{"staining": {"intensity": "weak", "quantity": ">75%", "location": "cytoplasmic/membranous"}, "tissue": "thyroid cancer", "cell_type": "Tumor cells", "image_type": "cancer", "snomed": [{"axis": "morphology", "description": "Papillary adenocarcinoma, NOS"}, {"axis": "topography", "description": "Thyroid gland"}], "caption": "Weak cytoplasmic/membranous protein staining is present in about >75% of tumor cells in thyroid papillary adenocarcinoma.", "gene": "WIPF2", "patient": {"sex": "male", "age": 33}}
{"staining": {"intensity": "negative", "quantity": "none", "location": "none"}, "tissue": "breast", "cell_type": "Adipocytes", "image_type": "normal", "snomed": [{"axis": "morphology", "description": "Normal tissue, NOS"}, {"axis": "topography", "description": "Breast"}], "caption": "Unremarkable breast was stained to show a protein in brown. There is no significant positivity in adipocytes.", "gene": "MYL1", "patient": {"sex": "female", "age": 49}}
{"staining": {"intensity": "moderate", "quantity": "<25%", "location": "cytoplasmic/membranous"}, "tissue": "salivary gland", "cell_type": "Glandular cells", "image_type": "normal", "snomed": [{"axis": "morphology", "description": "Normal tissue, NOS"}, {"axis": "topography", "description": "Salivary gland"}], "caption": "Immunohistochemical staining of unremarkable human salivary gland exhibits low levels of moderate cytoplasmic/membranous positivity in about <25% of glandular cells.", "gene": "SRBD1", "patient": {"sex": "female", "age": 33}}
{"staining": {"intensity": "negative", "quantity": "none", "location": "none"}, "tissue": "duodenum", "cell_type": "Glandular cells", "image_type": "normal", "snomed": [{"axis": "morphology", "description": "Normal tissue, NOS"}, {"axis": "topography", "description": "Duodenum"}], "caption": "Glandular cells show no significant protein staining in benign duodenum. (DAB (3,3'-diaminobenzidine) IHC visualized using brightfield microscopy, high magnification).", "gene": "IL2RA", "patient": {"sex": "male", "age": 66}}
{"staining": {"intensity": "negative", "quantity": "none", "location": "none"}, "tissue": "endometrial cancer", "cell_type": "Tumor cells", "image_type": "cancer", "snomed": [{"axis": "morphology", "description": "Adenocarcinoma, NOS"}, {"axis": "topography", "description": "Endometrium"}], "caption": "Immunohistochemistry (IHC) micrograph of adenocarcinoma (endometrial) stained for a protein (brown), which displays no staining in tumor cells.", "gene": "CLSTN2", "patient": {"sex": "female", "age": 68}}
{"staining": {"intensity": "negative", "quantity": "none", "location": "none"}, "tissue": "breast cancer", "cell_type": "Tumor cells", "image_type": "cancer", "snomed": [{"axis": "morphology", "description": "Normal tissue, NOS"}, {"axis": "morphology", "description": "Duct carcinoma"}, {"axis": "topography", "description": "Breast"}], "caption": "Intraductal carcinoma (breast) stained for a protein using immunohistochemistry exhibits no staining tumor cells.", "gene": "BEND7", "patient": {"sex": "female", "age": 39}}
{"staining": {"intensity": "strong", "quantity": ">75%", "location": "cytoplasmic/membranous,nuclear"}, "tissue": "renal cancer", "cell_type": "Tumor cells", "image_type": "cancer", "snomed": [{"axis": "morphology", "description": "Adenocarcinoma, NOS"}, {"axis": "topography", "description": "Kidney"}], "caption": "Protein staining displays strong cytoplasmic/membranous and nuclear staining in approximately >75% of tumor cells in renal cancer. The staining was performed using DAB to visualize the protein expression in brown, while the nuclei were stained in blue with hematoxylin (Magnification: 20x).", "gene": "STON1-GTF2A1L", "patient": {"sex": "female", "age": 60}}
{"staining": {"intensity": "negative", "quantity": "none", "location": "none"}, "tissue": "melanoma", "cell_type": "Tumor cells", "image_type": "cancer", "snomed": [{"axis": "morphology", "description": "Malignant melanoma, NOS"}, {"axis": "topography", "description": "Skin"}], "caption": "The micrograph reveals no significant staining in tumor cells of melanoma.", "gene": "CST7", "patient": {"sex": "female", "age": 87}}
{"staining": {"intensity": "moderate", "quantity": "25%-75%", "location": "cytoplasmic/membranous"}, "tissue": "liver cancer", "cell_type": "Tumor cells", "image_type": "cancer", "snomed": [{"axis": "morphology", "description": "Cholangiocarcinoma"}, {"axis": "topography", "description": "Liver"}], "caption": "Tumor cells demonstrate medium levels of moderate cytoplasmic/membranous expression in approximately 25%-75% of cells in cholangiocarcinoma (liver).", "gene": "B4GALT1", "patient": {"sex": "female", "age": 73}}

# # # #

**PROMPT**: The whole of the material above needs to be copied exactly.

**SOLUTION FOR THIS EXERCISE**:
{"staining": {"intensity": "weak", "quantity": ">75%", "location": "cytoplasmic/membranous"}, "tissue": "thyroid cancer", "cell_type": "Tumor cells", "image_type": "cancer", "snomed": [{"axis": "morphology", "description": "Papillary adenocarcinoma, NOS"}, {"axis": "topography", "description": "Thyroid gland"}], "caption": "Weak cytoplasmic/membranous protein staining is present in about >75% of tumor cells in thyroid papillary adenocarcinoma.", "gene": "WIPF2", "patient": {"sex": "male", "age": 33}}
{"staining": {"intensity": "negative", "quantity": "none", "location": "none"}, "tissue": "breast", "cell_type": "Adipocytes", "image_type": "normal", "snomed": [{"axis": "morphology", "description": "Normal tissue, NOS"}, {"axis": "topography", "description": "Breast"}], "caption": "Unremarkable breast was stained to show a protein in brown. There is no significant positivity in adipocytes.", "gene": "MYL1", "patient": {"sex": "female", "age": 49}}
{"staining": {"intensity": "moderate", "quantity": "<25%", "location": "cytoplasmic/membranous"}, "tissue": "salivary gland", "cell_type": "Glandular cells", "image_type": "normal", "snomed": [{"axis": "morphology", "description": "Normal tissue, NOS"}, {"axis": "topography", "description": "Salivary gland"}], "caption": "Immunohistochemical staining of unremarkable human salivary gland exhibits low levels of moderate cytoplasmic/membranous positivity in about <25% of glandular cells.", "gene": "SRBD1", "patient": {"sex": "female", "age": 33}}
{"staining": {"intensity": "negative", "quantity": "none", "location": "none"}, "tissue": "duodenum", "cell_type": "Glandular cells", "image_type": "normal", "snomed": [{"axis": "morphology", "description": "Normal tissue, NOS"}, {"axis": "topography", "description": "Duodenum"}], "caption": "Glandular cells show no significant protein staining in benign duodenum. (DAB (3,3'-diaminobenzidine) IHC visualized using brightfield microscopy, high magnification).", "gene": "IL2RA", "patient": {"sex": "male", "age": 66}}
{"staining": {"intensity": "negative", "quantity": "none", "location": "none"}, "tissue": "endometrial cancer", "cell_type": "Tumor cells", "image_type": "cancer", "snomed": [{"axis": "morphology", "description": "Adenocarcinoma, NOS"}, {"axis": "topography", "description": "Endometrium"}], "caption": "Immunohistochemistry (IHC) micrograph of adenocarcinoma (endometrial) stained for a protein (brown), which displays no staining in tumor cells.", "gene": "CLSTN2", "patient": {"sex": "female", "age": 68}}
{"staining": {"intensity": "negative", "quantity": "none", "location": "none"}, "tissue": "breast cancer", "cell_type": "Tumor cells", "image_type": "cancer", "snomed": [{"axis": "morphology", "description": "Normal tissue, NOS"}, {"axis": "morphology", "description": "Duct carcinoma"}, {"axis": "topography", "description": "Breast"}], "caption": "Intraductal carcinoma (breast) stained for a protein using immunohistochemistry exhibits no staining tumor cells.", "gene": "BEND7", "patient": {"sex": "female", "age": 39}}
{"staining": {"intensity": "strong", "quantity": ">75%", "location": "cytoplasmic/membranous,nuclear"}, "tissue": "renal cancer", "cell_type": "Tumor cells", "image_type": "cancer", "snomed": [{"axis": "morphology", "description": "Adenocarcinoma, NOS"}, {"axis": "topography", "description": "Kidney"}], "caption": "Protein staining displays strong cytoplasmic/membranous and nuclear staining in approximately >75% of tumor cells in renal cancer. The staining was performed using DAB to visualize the protein expression in brown, while the nuclei were stained in blue with hematoxylin (Magnification: 20x).", "gene": "STON1-GTF2A1L", "patient": {"sex": "female", "age": 60}}
{"staining": {"intensity": "negative", "quantity": "none", "location": "none"}, "tissue": "melanoma", "cell_type": "Tumor cells", "image_type": "cancer", "snomed": [{"axis": "morphology", "description": "Malignant melanoma, NOS"}, {"axis": "topography", "description": "Skin"}], "caption": "The micrograph reveals no significant staining in tumor cells of melanoma.", "gene": "CST7", "patient": {"sex": "female", "age": 87}}
{"staining": {"intensity": "moderate", "quantity": "25%-75%", "location": "cytoplasmic/membranous"}, "tissue": "liver cancer", "cell_type": "Tumor cells", "image_type": "cancer", "snomed": [{"axis": "morphology", "description": "Cholangiocarcinoma"}, {"axis": "topography", "description": "Liver"}], "caption": "Tumor cells demonstrate medium levels of moderate cytoplasmic/membranous expression in approximately 25%-75% of cells in cholangiocarcinoma (liver).", "gene": "B4GALT1", "patient": {"sex": "female", "age": 73}}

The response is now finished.